Ozu prend entretient un rapport ambivalent avec ses influences occidentales, comme Ernst Lubitsch. Si son style a souvent été lu par le prisme de la philosophie zen, voire comparé à des haïku, Ozu y glisse régulièrement des références au cinéma occidental, proposant une synergie aussi complexe que personnelle. Échappant à toutes catégories, il développe peu à peu un art du cadre qui lui est propre : les fameux “plans tatami”, où la caméra posée à même le sol crée le sentiment de faire partie du lieu, au plus près du quotidien des personnages qui le peuplent. Ce procédé, ainsi que l’utilisation de plans vides, comme autant de “natures mortes”, lui permettent de produire une mise en relation unique entre la permanence de ce qui demeure et la famille comme lieu d’observation privilégié des changements sociétaux.
Voyage à Tokyo (1953) est un chef-d’œuvre mélodramatique, où la distance entre générations se fait sentir lors de retrouvailles familiales. Le cinéaste prend le contrepied des attentes et, loin des éclats, restitue avec finesse les raisons de chacun, laissant à chaque détail le temps de diffuser son aura. 
Ozu est en effet passé maître dans l’art de scruter l’infiniment petit, peignant chaque émotion — du sublime au tragique — sous le prisme du banal, s’attachant à mettre en valeur, sans les hiérarchiser, chaque élément forgeant l’expérience de la vie. Dernier caprice (1961) aborde les relations parents-enfants, à travers la nécessité du mariage, que refusent les trois jeunes filles du vieux Manbei. Sous l’apparente simplicité, le film tisse un réseau complexe d’émotions et de registres, mêlant gravité et légèreté de ton.
En 1962, son dernier film, Le Goût du saké, explore à nouveau la difficulté d’un père à laisser sa fille partir du foyer familial. Alors qu’il est, comme Ozu lui-même, à l’automne de sa vie, la mélancolie du père transparaît à travers des plans de lieux vides qui disent, mieux que nul autre, la crainte de la solitude.

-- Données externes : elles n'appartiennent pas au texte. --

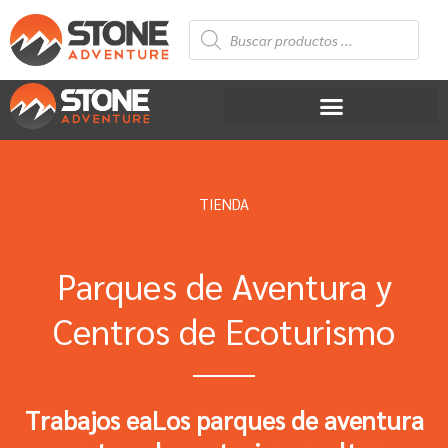
Ir
Búsqueda
al
de
productos
contenido
TIENDA
Parques de Aventura y
Centros de Ecoturismo
Trabajos eaLos parques de aventura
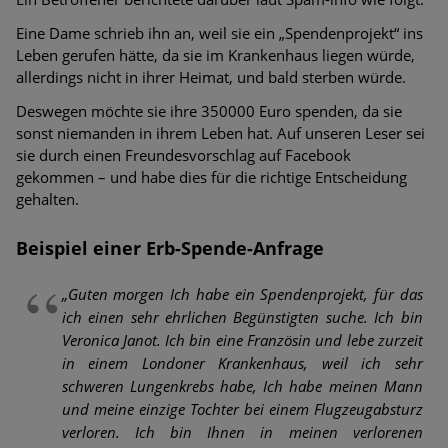
Eine Dame schrieb ihn an, weil sie ein „Spendenprojekt“ ins
Leben gerufen hätte, da sie im Krankenhaus liegen würde,
allerdings nicht in ihrer Heimat, und bald sterben würde.
Deswegen möchte sie ihre 350000 Euro spenden, da sie
sonst niemanden in ihrem Leben hat. Auf unseren Leser sei
sie durch einen Freundesvorschlag auf Facebook
gekommen – und habe dies für die richtige Entscheidung
gehalten.
Beispiel einer Erb-Spende-Anfrage
„Guten morgen Ich habe ein Spendenprojekt, für das
ich einen sehr ehrlichen Begünstigten suche. Ich bin
Veronica Janot. Ich bin eine Französin und lebe zurzeit
in einem Londoner Krankenhaus, weil ich sehr
schweren Lungenkrebs habe, Ich habe meinen Mann
und meine einzige Tochter bei einem Flugzeugabsturz
verloren. Ich bin Ihnen in meinen verlorenen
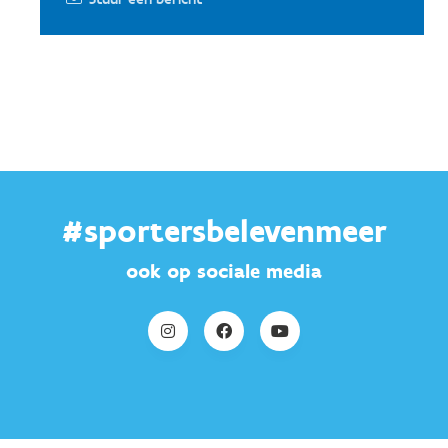
#sportersbelevenmeer
ook op sociale media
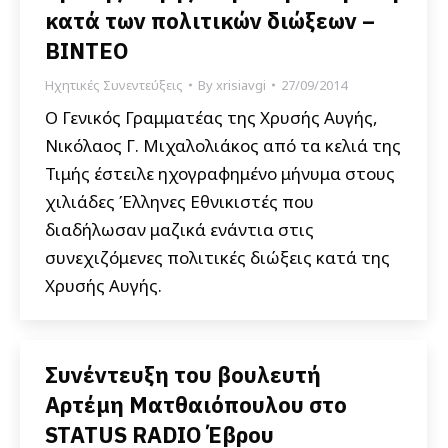
κατά των πολιτικών διώξεων –
ΒΙΝΤΕΟ
Ηχητικές Συνεντεύξεις
By
xrisiavgi
27/09/2014
Ο Γενικός Γραμματέας της Χρυσής Αυγής,
Νικόλαος Γ. Μιχαλολιάκος από τα κελιά της
Τιμής έστειλε ηχογραφημένο μήνυμα στους
χιλιάδες Έλληνες Εθνικιστές που
διαδήλωσαν μαζικά ενάντια στις
συνεχιζόμενες πολιτικές διώξεις κατά της
Χρυσής Αυγής.
Συνέντευξη του βουλευτή
Αρτέμη Ματθαιόπουλου στο
STATUS RADIO Έβρου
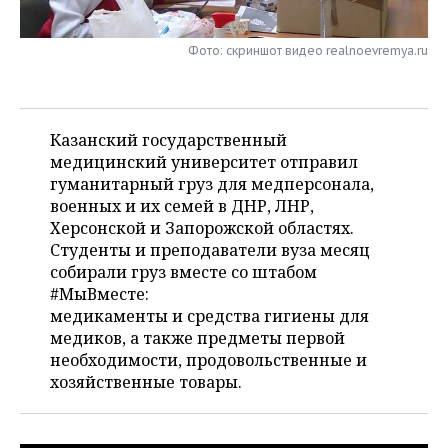
НЕФТЕХИМИЯ
РОЗНИЧНАЯ ТОРГОВЛЯ
НОВОСТИ ТЕХНОЛОГИЙ
МЕРОПРИЯТИЯ
НЕФТЬ
Фото: скриншот видео realnoevremya.ru
ТРАНСПОРТ
IT
НОВОСТИ МЕРОПРИЯТИЙ
СПОРТ
ОПК
УСЛУГИ
МЕДИА
ВЫЕЗДНАЯ РЕДАКЦИЯ
НОВОСТИ СПОРТА
ОБЩЕСТВО
Казанский государственный
ЭНЕРГЕТИКА
медицинский университет отправил
ТЕЛЕКОММУНИКАЦИИ
БИЗНЕС-БРАНЧИ
ФУТБОЛ
НОВОСТИ ОБЩЕСТВА
ФОТОГАЛЕРЕЯ
гуманитарный груз для медперсонала,
военных и их семей в ДНР, ЛНР,
ONLINE-КОНФЕРЕНЦИИ
ХОККЕЙ
ВЛАСТЬ
СЮЖЕТЫ
Херсонской и Запорожской областях.
Студенты и преподаватели вуза месяц
ОТКРЫТАЯ ЛЕКЦИЯ
БАСКЕТБОЛ
ИНФРАСТРУКТУРА
СПРАВОЧНИК
собирали груз вместе со штабом
#МыВместе:
ВОЛЕЙБОЛ
ИСТОРИЯ
СПИСОК ПЕРСОН
ПОЛНАЯ ВЕРСИЯ
медикаменты и средства гигиены для
медиков, а также предметы первой
КИБЕРСПОРТ
КУЛЬТУРА
СПИСОК КОМПАНИЙ
необходимости, продовольственные и
хозяйственные товары.
ФИГУРНОЕ КАТАНИЕ
МЕДИЦИНА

Immenses cinéastes, Kurosawa, Mizoguchi et Ozu auront un impact décisif et durable sur l’histoire du cinéma, comme en témoigne la présence de nombre de leurs films dans les listes de Scorsese, Kore-eda, Hamaguchi, Chantal Akerman ou encore Wim Wenders. Ce dernier réalise d’ailleurs Tokyo-ga en 1983, se rendant dans la capitale en quête de traces, de présences, du cinéma d’Ozu, établissant un dialogue entre le Japon contemporain et Voyage à Tokyo. En 1985, Chris Marker assiste au tournage de Ran, saisissant l’occasion de filmer Kurosawa au travail, dans une tentative poétique de capturer le secret de sa méthode.